Could you edit the listing below so that each "collector number" becomes "field number", with every other line kept unchanged and the pictures left out?

◇ ◇ ◇ ◇ ◇ ◇ ◇

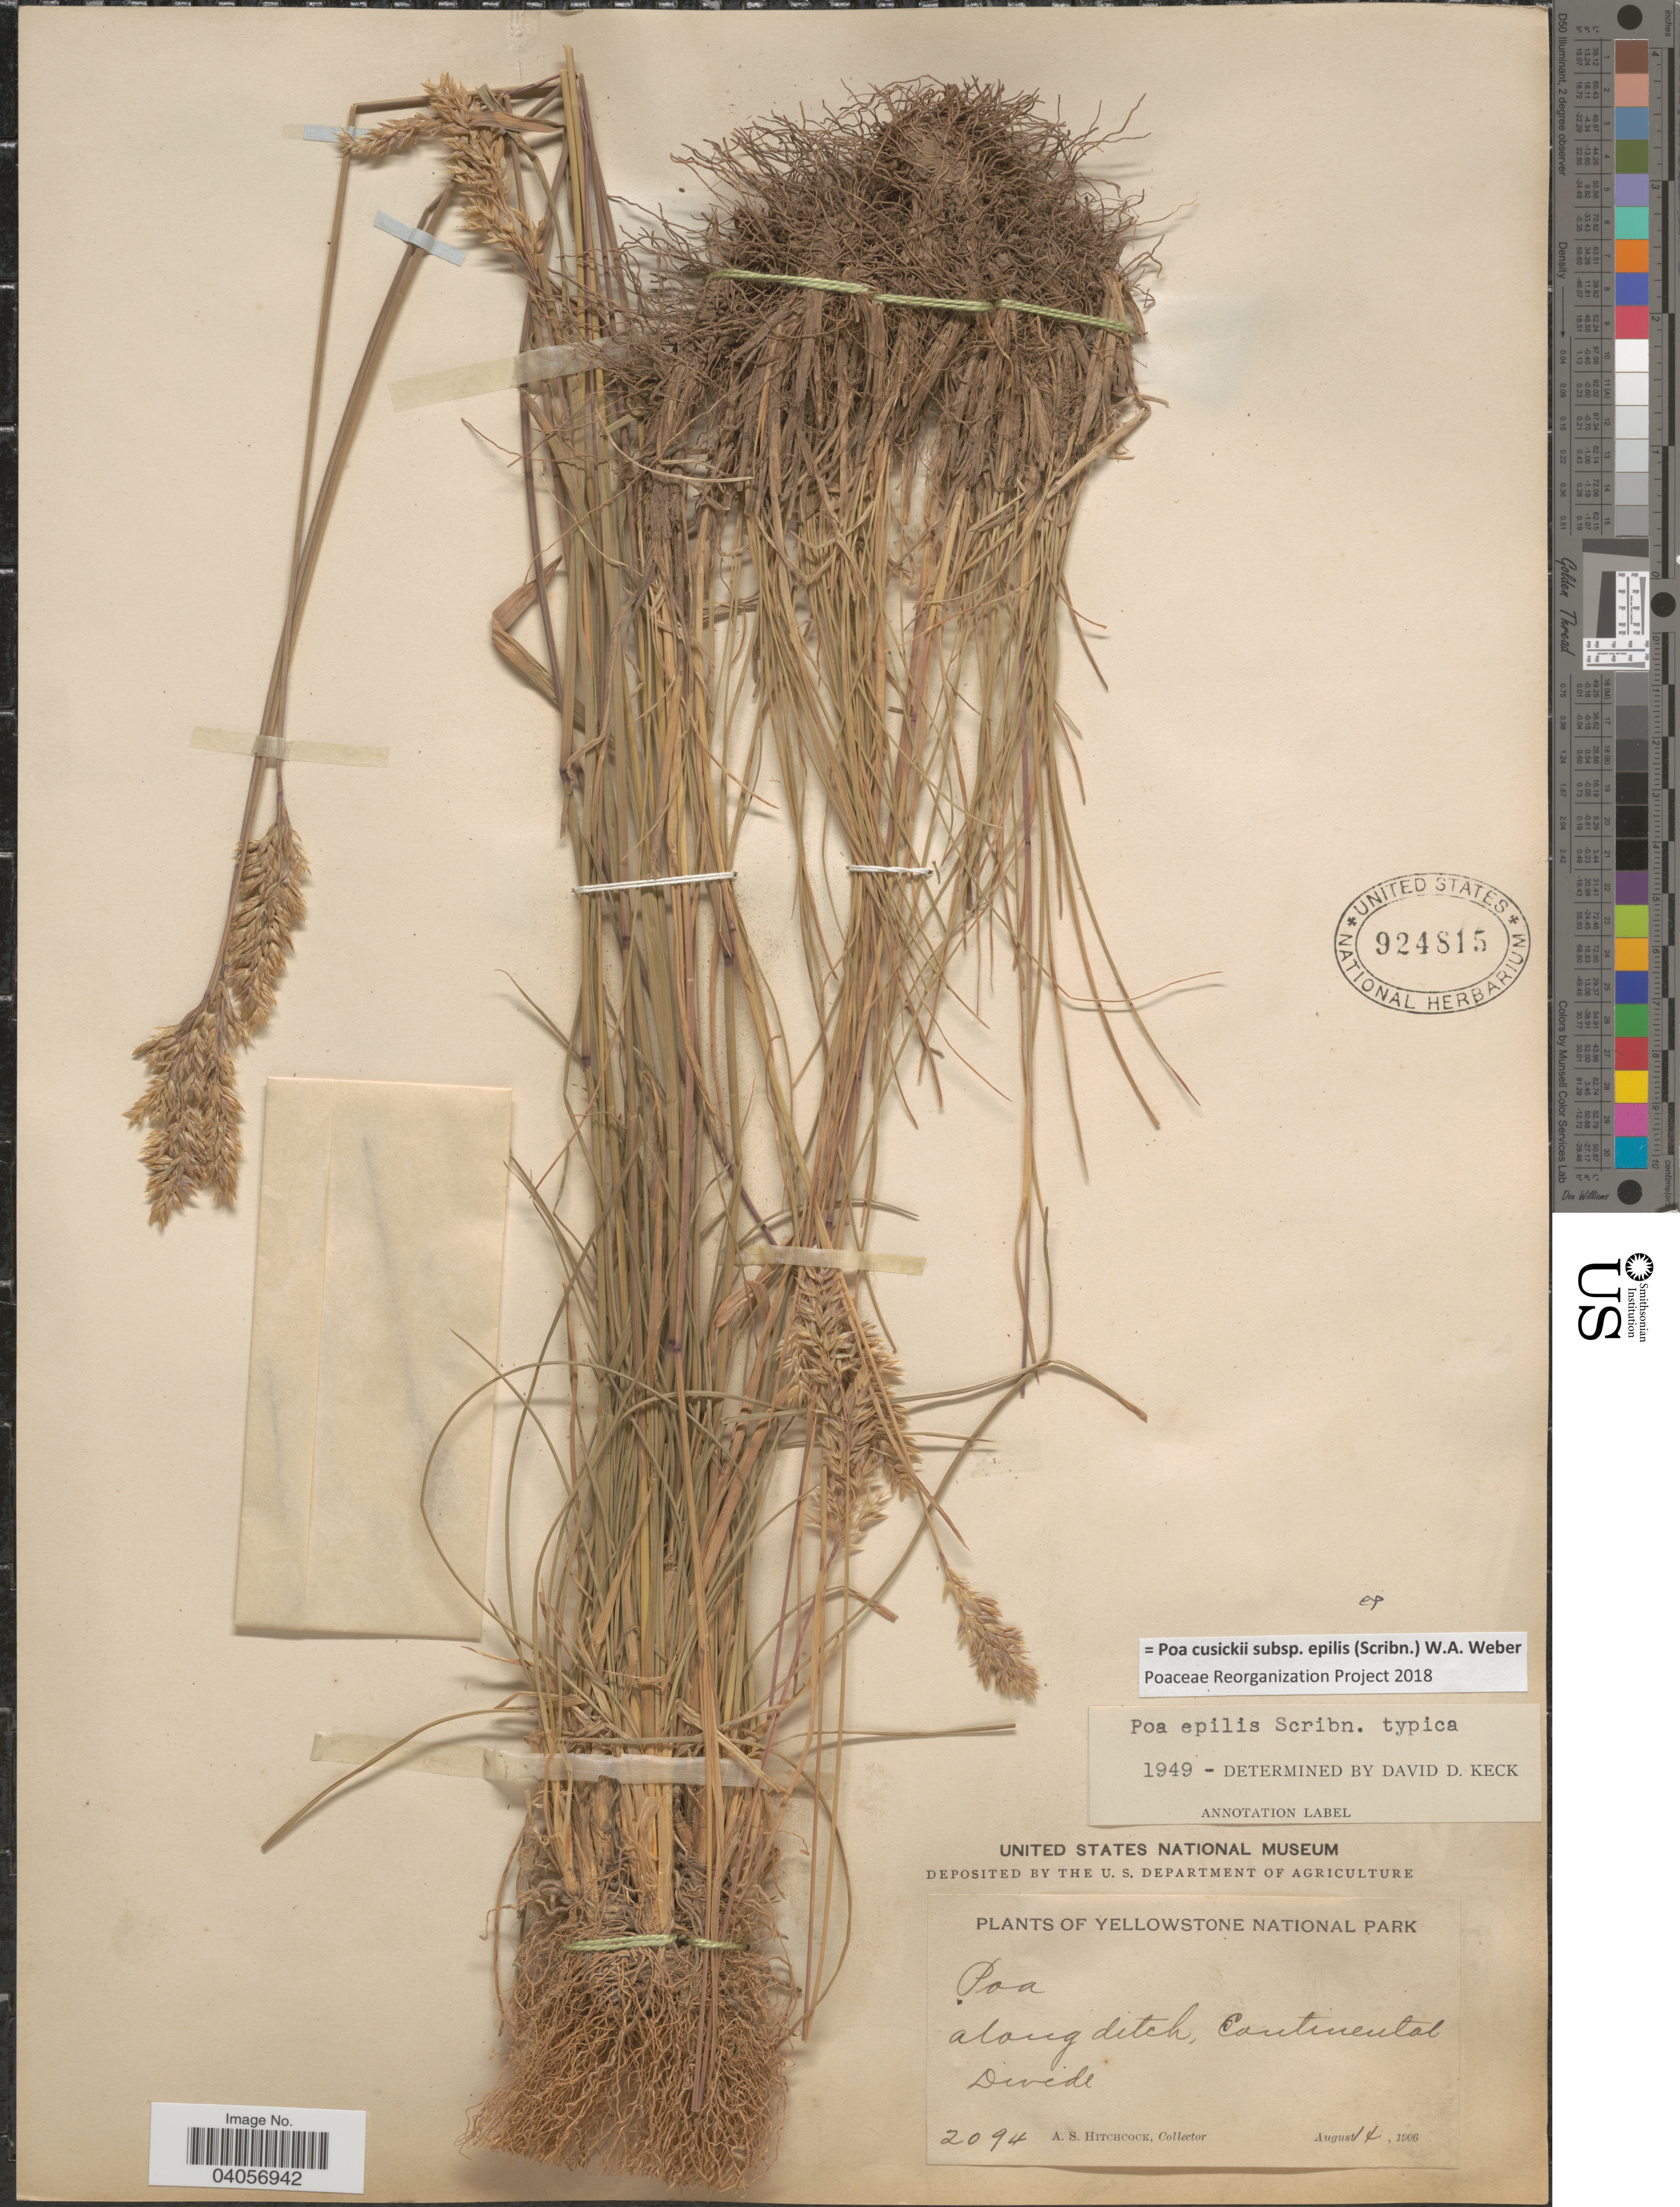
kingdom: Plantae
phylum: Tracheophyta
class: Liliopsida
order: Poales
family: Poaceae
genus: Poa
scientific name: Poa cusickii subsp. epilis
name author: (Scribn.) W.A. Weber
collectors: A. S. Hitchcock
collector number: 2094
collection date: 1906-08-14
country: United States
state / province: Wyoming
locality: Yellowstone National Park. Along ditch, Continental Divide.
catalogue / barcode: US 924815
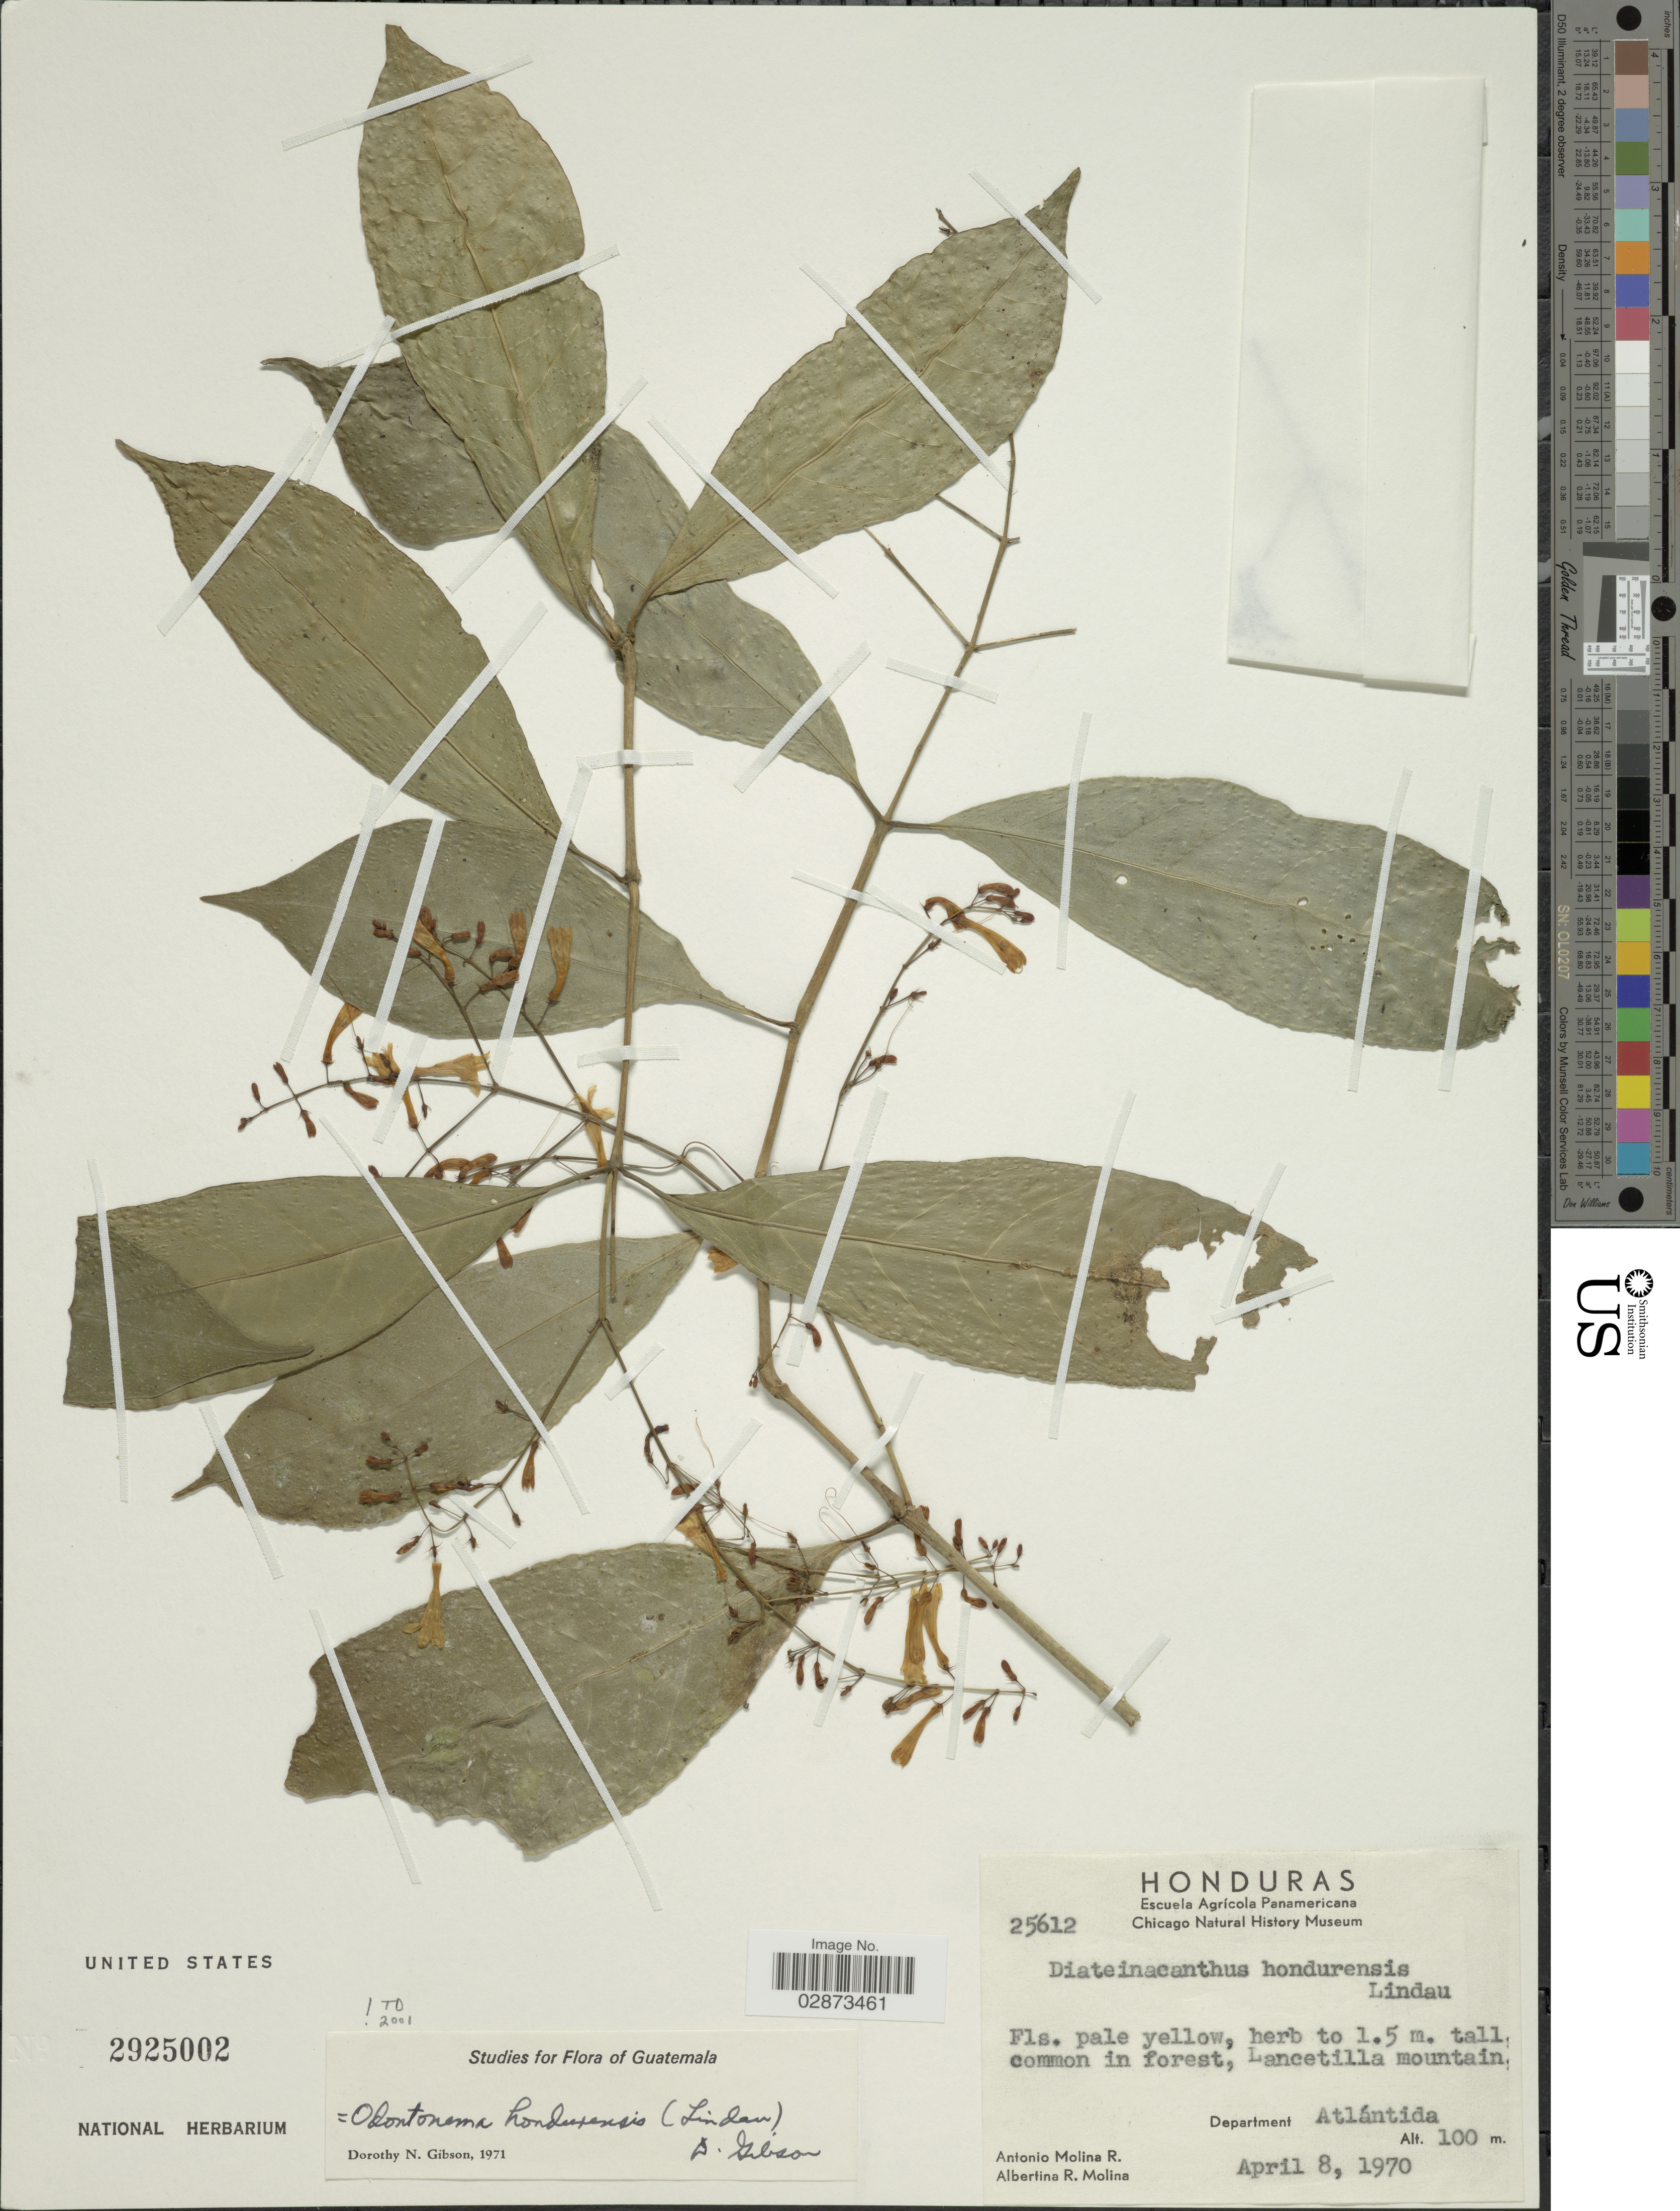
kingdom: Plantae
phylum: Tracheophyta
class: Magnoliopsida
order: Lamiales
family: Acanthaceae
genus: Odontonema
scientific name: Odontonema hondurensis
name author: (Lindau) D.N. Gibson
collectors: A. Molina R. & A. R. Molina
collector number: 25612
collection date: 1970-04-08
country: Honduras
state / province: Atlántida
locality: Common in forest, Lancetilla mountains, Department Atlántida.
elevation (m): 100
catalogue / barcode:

◇ ◇ ◇ ◇ ◇ ◇ ◇

The solution:
kingdom: Plantae
phylum: Tracheophyta
class: Liliopsida
order: Poales
family: Poaceae
genus: Poa
scientific name: Poa cusickii subsp. epilis
name author: (Scribn.) W.A. Weber
collectors: A. S. Hitchcock
field number: 2094
collection date: 1906-08-14
country: United States
state / province: Wyoming
locality: Yellowstone National Park. Along ditch, Continental Divide.
catalogue / barcode: US 924815
kingdom: Plantae
phylum: Tracheophyta
class: Magnoliopsida
order: Lamiales
family: Acanthaceae
genus: Odontonema
scientific name: Odontonema hondurensis
name author: (Lindau) D.N. Gibson
collectors: A. Molina R. & A. R. Molina
field number: 25612
collection date: 1970-04-08
country: Honduras
state / province: Atlántida
locality: Common in forest, Lancetilla mountains, Department Atlántida.
elevation (m): 100
catalogue / barcode:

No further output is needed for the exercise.